Transcribed page contents ->
* * * * * * *

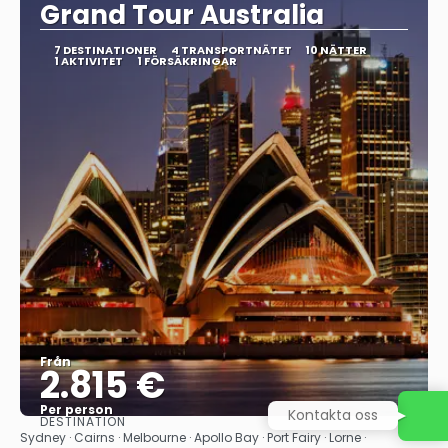
Grand Tour Australia
7 DESTINATIONER
4 TRANSPORTNÄTET
10 NÄTTER
1 AKTIVITET
1 FÖRSÄKRINGAR
Från
2.815 €
Per person
Kontakta oss
DESTINATION
Se
Sydney · Cairns · Melbourne · Apollo Bay · Port Fairy · Lorne ·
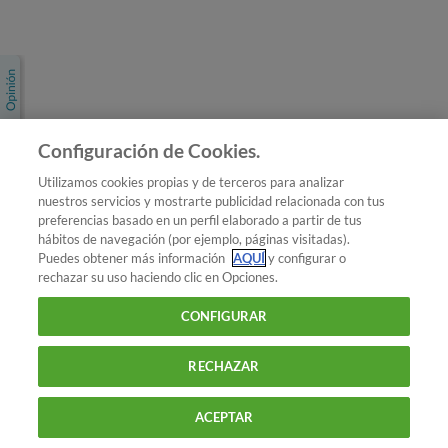
Únete a nosotros
Los más populares
Conoce OCU
Configuración de Cookies.
Más Información
Utilizamos cookies propias y de terceros para analizar
nuestros servicios y mostrarte publicidad relacionada con tus
© 2026 OCU
preferencias basado en un perfil elaborado a partir de tus
Condiciones generales de contratación de OCU
hábitos de navegación (por ejemplo, páginas visitadas).
Política de privacidad
Puedes obtener más información
AQUÍ
y configurar o
rechazar su uso haciendo clic en Opciones.
Uso del nombre y de los signos de OCU
Aviso Legal
Política de cookies
CONFIGURAR
RECHAZAR
ACEPTAR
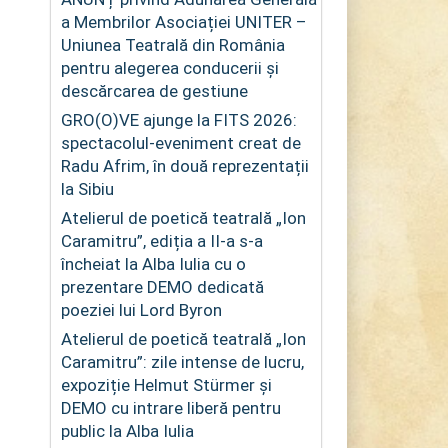
a Membrilor Asociației UNITER –
Uniunea Teatrală din România
pentru alegerea conducerii și
descărcarea de gestiune
GRO(O)VE ajunge la FITS 2026:
spectacolul-eveniment creat de
Radu Afrim, în două reprezentații
la Sibiu
Atelierul de poetică teatrală „Ion
Caramitru”, ediția a II-a s-a
încheiat la Alba Iulia cu o
prezentare DEMO dedicată
poeziei lui Lord Byron
Atelierul de poetică teatrală „Ion
Caramitru”: zile intense de lucru,
expoziție Helmut Stürmer și
DEMO cu intrare liberă pentru
public la Alba Iulia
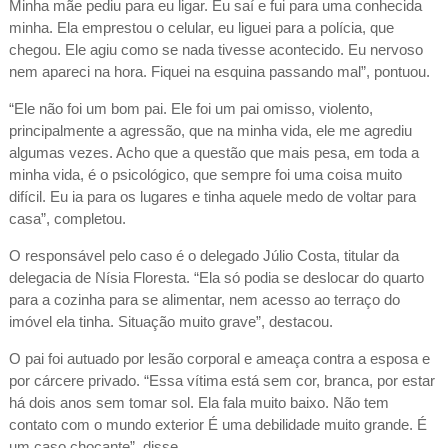
Minha mãe pediu para eu ligar. Eu saí e fui para uma conhecida
minha. Ela emprestou o celular, eu liguei para a polícia, que
chegou. Ele agiu como se nada tivesse acontecido. Eu nervoso
nem apareci na hora. Fiquei na esquina passando mal”, pontuou.
“Ele não foi um bom pai. Ele foi um pai omisso, violento,
principalmente a agressão, que na minha vida, ele me agrediu
algumas vezes. Acho que a questão que mais pesa, em toda a
minha vida, é o psicológico, que sempre foi uma coisa muito
difícil. Eu ia para os lugares e tinha aquele medo de voltar para
casa”, completou.
O responsável pelo caso é o delegado Júlio Costa, titular da
delegacia de Nísia Floresta. “Ela só podia se deslocar do quarto
para a cozinha para se alimentar, nem acesso ao terraço do
imóvel ela tinha. Situação muito grave”, destacou.
O pai foi autuado por lesão corporal e ameaça contra a esposa e
por cárcere privado. “Essa vítima está sem cor, branca, por estar
há dois anos sem tomar sol. Ela fala muito baixo. Não tem
contato com o mundo exterior É uma debilidade muito grande. É
um caso chocante”, disse.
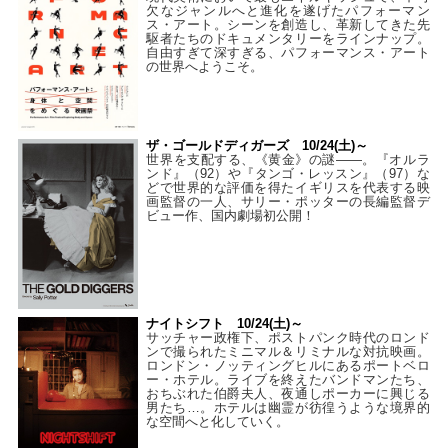
欠なジャンルへと進化を遂げたパフォーマン
ス・アート。シーンを創造し、革新してきた先
駆者たちのドキュメンタリーをラインナップ。
自由すぎて深すぎる、パフォーマンス・アート
の世界へようこそ。
ザ・ゴールドディガーズ 10/24(土)～
世界を支配する、《黄金》の謎――。『オルラ
ンド』（92）や『タンゴ・レッスン』（97）な
どで世界的な評価を得たイギリスを代表する映
画監督の一人、サリー・ポッターの長編監督デ
ビュー作、国内劇場初公開！
ナイトシフト 10/24(土)～
サッチャー政権下、ポストパンク時代のロンド
ンで撮られたミニマル＆リミナルな対抗映画。
ロンドン・ノッティングヒルにあるポートベロ
ー・ホテル。ライブを終えたバンドマンたち、
おちぶれた伯爵夫人、夜通しポーカーに興じる
男たち…。ホテルは幽霊が彷徨うような境界的
な空間へと化していく。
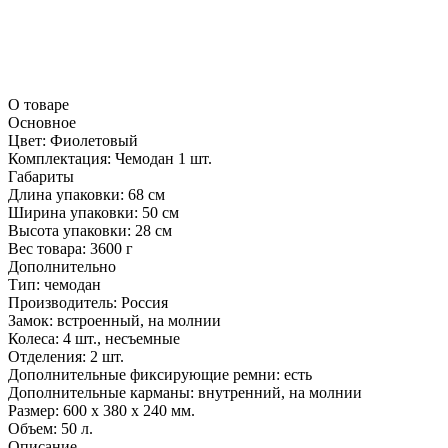
О товаре
Основное
Цвет:
Фиолетовый
Комплектация:
Чемодан 1 шт.
Габариты
Длина упаковки:
68 см
Ширина упаковки:
50 см
Высота упаковки:
28 см
Вес товара:
3600 г
Дополнительно
Тип: чемодан
Производитель: Россия
Замок: встроенный, на молнии
Колеса: 4 шт., несъемные
Отделения: 2 шт.
Дополнительные фиксирующие ремни: есть
Дополнительные карманы: внутренний, на молнии
Размер: 600 x 380 x 240 мм.
Объем: 50 л.
Описание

* * * * * * *

TASK OBJECTIVE -> An exact copy of the entries above is required; pictures are not part of it.

RESULT OF THE EXERCISE ->
Grand Tour Australia
7 DESTINATIONER
4 TRANSPORTNÄTET
10 NÄTTER
1 AKTIVITET
1 FÖRSÄKRINGAR
Från
2.815 €
Per person
Kontakta oss
DESTINATION
Se
Sydney · Cairns · Melbourne · Apollo Bay · Port Fairy · Lorne ·
Únete a nosotros
Los más populares
Conoce OCU
Configuración de Cookies.
Más Información
Utilizamos cookies propias y de terceros para analizar
nuestros servicios y mostrarte publicidad relacionada con tus
© 2026 OCU
preferencias basado en un perfil elaborado a partir de tus
Condiciones generales de contratación de OCU
hábitos de navegación (por ejemplo, páginas visitadas).
Política de privacidad
Puedes obtener más información
AQUÍ
y configurar o
rechazar su uso haciendo clic en Opciones.
Uso del nombre y de los signos de OCU
Aviso Legal
Política de cookies
CONFIGURAR
RECHAZAR
ACEPTAR
a Membrilor Asociației UNITER –
Uniunea Teatrală din România
pentru alegerea conducerii și
descărcarea de gestiune
GRO(O)VE ajunge la FITS 2026:
spectacolul-eveniment creat de
Radu Afrim, în două reprezentații
la Sibiu
Atelierul de poetică teatrală „Ion
Caramitru”, ediția a II-a s-a
încheiat la Alba Iulia cu o
prezentare DEMO dedicată
poeziei lui Lord Byron
Atelierul de poetică teatrală „Ion
Caramitru”: zile intense de lucru,
expoziție Helmut Stürmer și
DEMO cu intrare liberă pentru
public la Alba Iulia
Minha mãe pediu para eu ligar. Eu saí e fui para uma conhecida
minha. Ela emprestou o celular, eu liguei para a polícia, que
chegou. Ele agiu como se nada tivesse acontecido. Eu nervoso
nem apareci na hora. Fiquei na esquina passando mal”, pontuou.
“Ele não foi um bom pai. Ele foi um pai omisso, violento,
principalmente a agressão, que na minha vida, ele me agrediu
algumas vezes. Acho que a questão que mais pesa, em toda a
minha vida, é o psicológico, que sempre foi uma coisa muito
difícil. Eu ia para os lugares e tinha aquele medo de voltar para
casa”, completou.
O responsável pelo caso é o delegado Júlio Costa, titular da
delegacia de Nísia Floresta. “Ela só podia se deslocar do quarto
para a cozinha para se alimentar, nem acesso ao terraço do
imóvel ela tinha. Situação muito grave”, destacou.
O pai foi autuado por lesão corporal e ameaça contra a esposa e
por cárcere privado. “Essa vítima está sem cor, branca, por estar
há dois anos sem tomar sol. Ela fala muito baixo. Não tem
contato com o mundo exterior É uma debilidade muito grande. É
um caso chocante”, disse.
欠なジャンルへと進化を遂げたパフォーマン
ス・アート。シーンを創造し、革新してきた先
駆者たちのドキュメンタリーをラインナップ。
自由すぎて深すぎる、パフォーマンス・アート
の世界へようこそ。
ザ・ゴールドディガーズ 10/24(土)～
世界を支配する、《黄金》の謎――。『オルラ
ンド』（92）や『タンゴ・レッスン』（97）な
どで世界的な評価を得たイギリスを代表する映
画監督の一人、サリー・ポッターの長編監督デ
ビュー作、国内劇場初公開！
ナイトシフト 10/24(土)～
サッチャー政権下、ポストパンク時代のロンド
ンで撮られたミニマル＆リミナルな対抗映画。
ロンドン・ノッティングヒルにあるポートベロ
ー・ホテル。ライブを終えたバンドマンたち、
おちぶれた伯爵夫人、夜通しポーカーに興じる
男たち…。ホテルは幽霊が彷徨うような境界的
な空間へと化していく。
О товаре
Основное
Цвет:
Фиолетовый
Комплектация:
Чемодан 1 шт.
Габариты
Длина упаковки:
68 см
Ширина упаковки:
50 см
Высота упаковки:
28 см
Вес товара:
3600 г
Дополнительно
Тип: чемодан
Производитель: Россия
Замок: встроенный, на молнии
Колеса: 4 шт., несъемные
Отделения: 2 шт.
Дополнительные фиксирующие ремни: есть
Дополнительные карманы: внутренний, на молнии
Размер: 600 x 380 x 240 мм.
Объем: 50 л.
Описание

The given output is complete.